Collected data:
━━━━━━━━━━━━━━━━━━━━
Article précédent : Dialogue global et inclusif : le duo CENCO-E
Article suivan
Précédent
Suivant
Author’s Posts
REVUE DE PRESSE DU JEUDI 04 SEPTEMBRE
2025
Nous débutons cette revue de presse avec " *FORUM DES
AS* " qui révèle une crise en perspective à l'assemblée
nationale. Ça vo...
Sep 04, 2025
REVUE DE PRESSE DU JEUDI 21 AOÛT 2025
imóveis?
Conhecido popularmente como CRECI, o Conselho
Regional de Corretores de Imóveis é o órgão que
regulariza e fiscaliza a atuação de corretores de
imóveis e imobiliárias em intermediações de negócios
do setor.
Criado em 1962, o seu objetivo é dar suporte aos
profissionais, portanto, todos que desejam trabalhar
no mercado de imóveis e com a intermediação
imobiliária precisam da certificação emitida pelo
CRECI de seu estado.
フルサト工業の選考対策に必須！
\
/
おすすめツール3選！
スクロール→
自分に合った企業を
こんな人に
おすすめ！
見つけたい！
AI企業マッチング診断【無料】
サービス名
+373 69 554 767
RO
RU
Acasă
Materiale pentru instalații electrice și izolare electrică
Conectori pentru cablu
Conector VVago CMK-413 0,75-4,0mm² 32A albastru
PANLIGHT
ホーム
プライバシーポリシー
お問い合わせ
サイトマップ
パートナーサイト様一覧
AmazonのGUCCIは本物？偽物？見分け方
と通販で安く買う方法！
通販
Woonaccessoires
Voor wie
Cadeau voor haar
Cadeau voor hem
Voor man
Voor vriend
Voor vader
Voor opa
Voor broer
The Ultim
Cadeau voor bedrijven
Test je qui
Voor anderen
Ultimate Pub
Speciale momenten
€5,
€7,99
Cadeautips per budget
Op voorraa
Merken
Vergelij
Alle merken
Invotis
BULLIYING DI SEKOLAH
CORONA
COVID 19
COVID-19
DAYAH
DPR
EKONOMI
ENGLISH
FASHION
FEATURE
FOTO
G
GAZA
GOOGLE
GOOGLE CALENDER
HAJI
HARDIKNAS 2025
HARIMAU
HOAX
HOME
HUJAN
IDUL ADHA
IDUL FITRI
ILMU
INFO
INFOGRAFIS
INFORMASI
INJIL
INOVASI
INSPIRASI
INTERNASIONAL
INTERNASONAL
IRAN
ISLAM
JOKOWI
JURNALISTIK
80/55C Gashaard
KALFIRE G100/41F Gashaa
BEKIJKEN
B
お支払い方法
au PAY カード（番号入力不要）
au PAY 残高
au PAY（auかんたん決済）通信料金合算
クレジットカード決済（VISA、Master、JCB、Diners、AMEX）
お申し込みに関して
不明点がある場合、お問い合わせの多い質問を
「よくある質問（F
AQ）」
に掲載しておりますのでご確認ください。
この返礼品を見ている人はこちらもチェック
━━━━━━━━━━━━━━━━━━━━
Exercise details.
Reproduce every line from the entries that holds the word "CRECI".

Result for this task.
Conhecido popularmente como CRECI, o Conselho
CRECI de seu estado.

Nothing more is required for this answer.